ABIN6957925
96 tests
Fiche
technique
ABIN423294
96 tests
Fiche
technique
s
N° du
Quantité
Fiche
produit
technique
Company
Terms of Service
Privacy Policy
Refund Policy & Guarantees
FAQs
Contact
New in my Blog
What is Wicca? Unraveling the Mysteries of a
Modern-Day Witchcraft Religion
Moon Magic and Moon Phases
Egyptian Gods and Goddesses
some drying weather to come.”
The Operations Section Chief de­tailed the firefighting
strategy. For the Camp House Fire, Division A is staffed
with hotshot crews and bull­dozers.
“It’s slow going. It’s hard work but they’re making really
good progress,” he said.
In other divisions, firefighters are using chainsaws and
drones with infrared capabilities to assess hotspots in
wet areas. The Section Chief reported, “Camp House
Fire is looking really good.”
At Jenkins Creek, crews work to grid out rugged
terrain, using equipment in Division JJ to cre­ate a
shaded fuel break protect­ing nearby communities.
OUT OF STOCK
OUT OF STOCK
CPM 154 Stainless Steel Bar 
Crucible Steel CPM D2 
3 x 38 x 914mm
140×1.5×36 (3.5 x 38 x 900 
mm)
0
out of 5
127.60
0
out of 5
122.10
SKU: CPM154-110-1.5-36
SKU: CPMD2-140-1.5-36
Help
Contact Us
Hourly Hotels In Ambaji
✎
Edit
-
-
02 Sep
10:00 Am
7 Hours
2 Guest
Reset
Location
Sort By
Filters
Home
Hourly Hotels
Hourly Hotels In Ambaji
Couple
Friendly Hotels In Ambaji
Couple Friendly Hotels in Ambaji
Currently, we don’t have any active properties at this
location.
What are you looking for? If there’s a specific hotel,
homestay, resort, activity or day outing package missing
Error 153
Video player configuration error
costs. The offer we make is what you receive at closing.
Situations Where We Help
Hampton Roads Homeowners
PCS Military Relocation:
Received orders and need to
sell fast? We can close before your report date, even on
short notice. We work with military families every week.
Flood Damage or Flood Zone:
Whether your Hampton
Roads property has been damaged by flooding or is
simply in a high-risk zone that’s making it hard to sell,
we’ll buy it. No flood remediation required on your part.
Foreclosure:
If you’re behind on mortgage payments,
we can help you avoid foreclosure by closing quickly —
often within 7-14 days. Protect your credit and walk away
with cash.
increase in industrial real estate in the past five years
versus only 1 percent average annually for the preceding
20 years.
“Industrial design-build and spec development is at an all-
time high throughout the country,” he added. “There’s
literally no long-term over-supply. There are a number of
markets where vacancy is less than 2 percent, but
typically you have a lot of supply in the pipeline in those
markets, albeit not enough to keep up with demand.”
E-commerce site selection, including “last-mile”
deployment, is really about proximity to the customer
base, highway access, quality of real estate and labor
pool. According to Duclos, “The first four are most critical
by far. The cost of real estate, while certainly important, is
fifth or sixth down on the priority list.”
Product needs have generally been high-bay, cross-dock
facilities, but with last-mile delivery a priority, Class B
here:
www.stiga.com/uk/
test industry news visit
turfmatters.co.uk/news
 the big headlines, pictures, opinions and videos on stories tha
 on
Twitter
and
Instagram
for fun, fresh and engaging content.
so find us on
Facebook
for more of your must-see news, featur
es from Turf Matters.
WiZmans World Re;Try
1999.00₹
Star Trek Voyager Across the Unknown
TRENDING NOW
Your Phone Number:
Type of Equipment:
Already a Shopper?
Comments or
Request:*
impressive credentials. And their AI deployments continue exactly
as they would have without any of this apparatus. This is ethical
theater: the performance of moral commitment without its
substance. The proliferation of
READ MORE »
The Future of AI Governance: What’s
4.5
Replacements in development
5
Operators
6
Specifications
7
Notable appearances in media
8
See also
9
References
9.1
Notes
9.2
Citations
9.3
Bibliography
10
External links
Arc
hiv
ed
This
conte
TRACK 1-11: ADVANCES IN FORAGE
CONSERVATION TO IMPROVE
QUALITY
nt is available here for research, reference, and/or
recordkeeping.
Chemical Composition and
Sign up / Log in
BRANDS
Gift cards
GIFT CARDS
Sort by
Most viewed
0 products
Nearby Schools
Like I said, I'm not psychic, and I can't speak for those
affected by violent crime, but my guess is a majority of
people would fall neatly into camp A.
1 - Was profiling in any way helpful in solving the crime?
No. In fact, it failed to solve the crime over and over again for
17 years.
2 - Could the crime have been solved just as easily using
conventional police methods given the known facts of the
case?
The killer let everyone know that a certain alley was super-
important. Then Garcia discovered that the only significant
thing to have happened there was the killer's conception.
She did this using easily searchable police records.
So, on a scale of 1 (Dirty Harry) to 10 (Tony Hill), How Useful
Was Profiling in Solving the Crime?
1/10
● ● ● ● ● ● ●
# Goal of the exercise
Beginning at the first line of the data above, retype each line until you reach the line containing "they’re making really", and include that one too. Add nothing else.

# Answer
ABIN6957925
96 tests
Fiche
technique
ABIN423294
96 tests
Fiche
technique
s
N° du
Quantité
Fiche
produit
technique
Company
Terms of Service
Privacy Policy
Refund Policy & Guarantees
FAQs
Contact
New in my Blog
What is Wicca? Unraveling the Mysteries of a
Modern-Day Witchcraft Religion
Moon Magic and Moon Phases
Egyptian Gods and Goddesses
some drying weather to come.”
The Operations Section Chief de­tailed the firefighting
strategy. For the Camp House Fire, Division A is staffed
with hotshot crews and bull­dozers.
“It’s slow going. It’s hard work but they’re making really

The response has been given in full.